• [DOCUMENT EXCERPT]:
--

← Back to context

Comment by jart

8 hours ago

I value software that reveals knowledge. The frontier LLMs were trained on all the code that institutions had been keeping to themselves. So they're revealing programing know-how on a scale that just wasn't possible with open source. LLMs are the ultimate Prometheus. Information is more accessible and useful now than it's ever been.

> The frontier LLMs were trained on all the code that institutions had been keeping to themselves.

Lolz! I haven’t encountered “code that institutions had been keeping to themselves” that got even remotely close to OSS in quality.

I promise you, "the code that institutions had been keeping to themselves" is not nearly as special or good as you are implying here.

  • True.

    I have worked during several decades in many companies, located in many countries, in a few continents, from startups to some of the biggest companies in their fields. Therefore I have seen many proprietary programs.

    On average, proprietary programs are not better than open-source programs, but usually worse, because they are reviewed by fewer people and because frequently the programmers who write them may be stressed by having to meet unrealistic timelines for the projects.

    The proprietary programs have greater quantity, not quality, by being written by a greater number of programmers working full-time on them, while much work on open-source projects is done in spare time by people occupied with something else.

    Many proprietary programs can do things which cannot be done by open-source programs, but only because of access to documentation that is kept secret in the hope of preventing competition.

    While lawyers, and other people who do not understand how research and development is really done, put a lot of weight in the so-called "intellectual property" of a company, which they believe to be embodied in things like the source code of proprietary programs or the design files for some hardware, the reality is that I have nowhere seen anything of substantial value in this so-called IP. Everywhere, what was really valuable in the know-how of the company was not the final implementation that could be read in some source code, but the knowledge about the many other solutions that had been tried before and they worked worse or not at all. This knowledge was too frequently not written down in any documentation. Knowing which are the dead ends is a great productivity boost for an experienced team, because any recent graduate could list many alternative ways of solving a problem, but most of them would not be the right choice in certain specific circumstances.

--

• [TASK INSTRUCTIONS]:
**a)** From the forum thread on proprietary code, reproduce the stretch from "On average, proprietary" through "with something else.".
**b)** Summarize the forum thread on proprietary code in two sentences.
**c)** Write the next part of the forum thread on proprietary code, picking up after its final sentence.

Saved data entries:
--

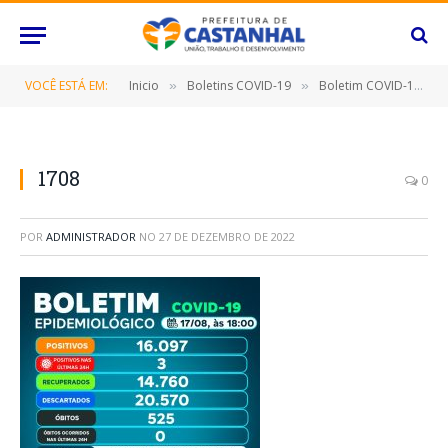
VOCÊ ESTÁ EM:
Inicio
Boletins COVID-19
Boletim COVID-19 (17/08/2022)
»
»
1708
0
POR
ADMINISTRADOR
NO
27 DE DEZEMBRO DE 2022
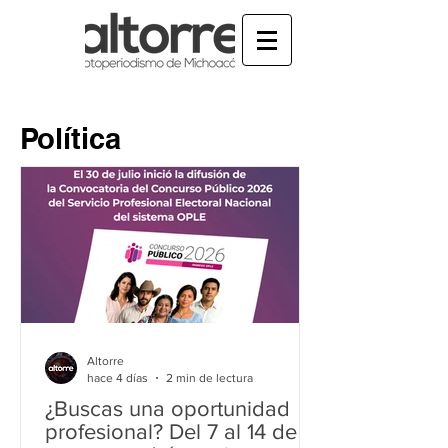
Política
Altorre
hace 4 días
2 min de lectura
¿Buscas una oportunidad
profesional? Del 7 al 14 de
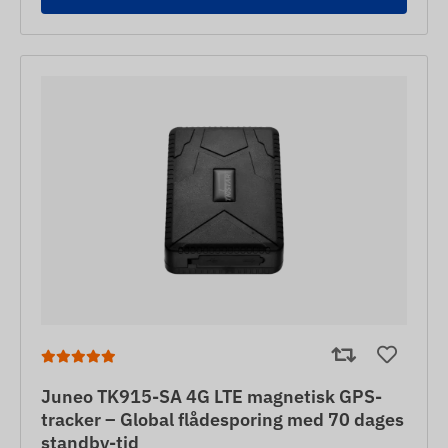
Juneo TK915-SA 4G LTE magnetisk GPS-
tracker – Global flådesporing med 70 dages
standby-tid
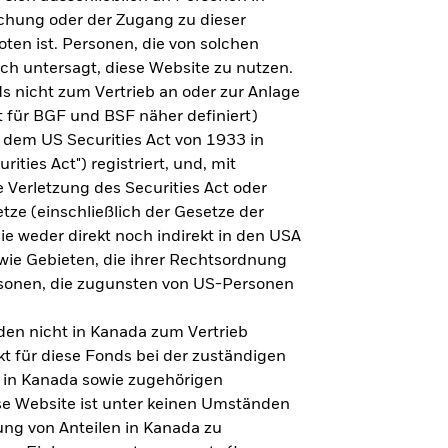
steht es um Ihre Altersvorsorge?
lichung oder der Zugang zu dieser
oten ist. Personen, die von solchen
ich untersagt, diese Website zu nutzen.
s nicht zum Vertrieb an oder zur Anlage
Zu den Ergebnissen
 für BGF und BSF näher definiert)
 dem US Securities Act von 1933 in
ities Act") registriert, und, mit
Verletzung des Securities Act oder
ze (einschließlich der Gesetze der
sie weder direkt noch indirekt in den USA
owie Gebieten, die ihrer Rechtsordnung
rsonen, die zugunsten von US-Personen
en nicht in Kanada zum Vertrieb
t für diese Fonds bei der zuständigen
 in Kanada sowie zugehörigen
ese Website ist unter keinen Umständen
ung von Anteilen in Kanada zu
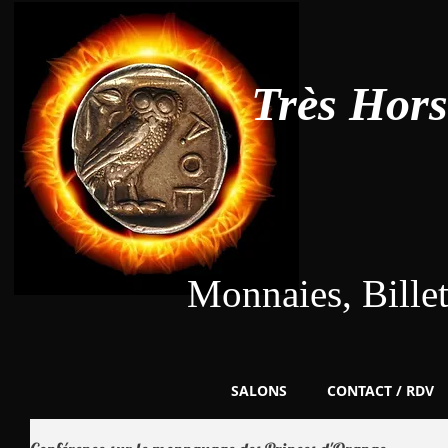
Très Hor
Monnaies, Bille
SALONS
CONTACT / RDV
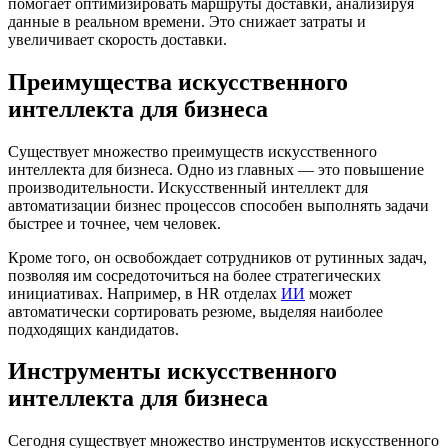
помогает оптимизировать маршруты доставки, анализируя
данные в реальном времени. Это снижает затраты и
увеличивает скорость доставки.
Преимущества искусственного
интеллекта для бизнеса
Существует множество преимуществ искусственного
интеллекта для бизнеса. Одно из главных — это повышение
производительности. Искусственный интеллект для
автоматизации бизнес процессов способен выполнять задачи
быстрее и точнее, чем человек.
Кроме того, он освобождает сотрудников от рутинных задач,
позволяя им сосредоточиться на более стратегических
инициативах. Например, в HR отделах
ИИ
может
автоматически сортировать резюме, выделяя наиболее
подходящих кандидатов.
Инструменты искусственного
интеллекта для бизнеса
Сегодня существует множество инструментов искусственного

--

• [RESULTS OF THE TASKS]:
**a)**
On average, proprietary programs are not better than open-source programs, but usually worse, because they are reviewed by fewer people and because frequently the programmers who write them may be stressed by having to meet unrealistic timelines for the projects.

    The proprietary programs have greater quantity, not quality, by being written by a greater number of programmers working full-time on them, while much work on open-source projects is done in spare time by people occupied with something else.

**b)** The opening comment argues that frontier LLMs, trained on code that institutions had kept to themselves, reveal programming know-how on a scale open source never allowed. Replies dispute that this code is special, and one long-time industry programmer says proprietary programs are usually worse than open-source ones and that a company's real know-how is the often undocumented knowledge of which solutions failed.

**c)**
    • > On average, proprietary programs are not better than open-source programs, but usually worse, because they are reviewed by fewer people and because frequently the programmers who write them may be stressed by having to meet unrealistic timelines for the projects.

      There's also the fact that when you write open-source code, you're writing for a friendly audience. I've often found myself writing the code, letting it rest for a few hours, then rewriting it so that it is easier to read. Sometimes, the code gets substantially rewritten before I push.

      There's no cooling period when you write code during your 9-5 job: it works, it has the required test coverage, ship it and move on to the next task.

  • The claim is also just categorically untrue. The largest source of training data by far is publicly available code on e.g. Github, so it mostly just gives you a way to recycle already-available code, without crediting the author, while allowing you to pretend you own it.

    • So you're both saying all the alpha in Claude comes from open source devs like me? Even when I'm wrong I'm right.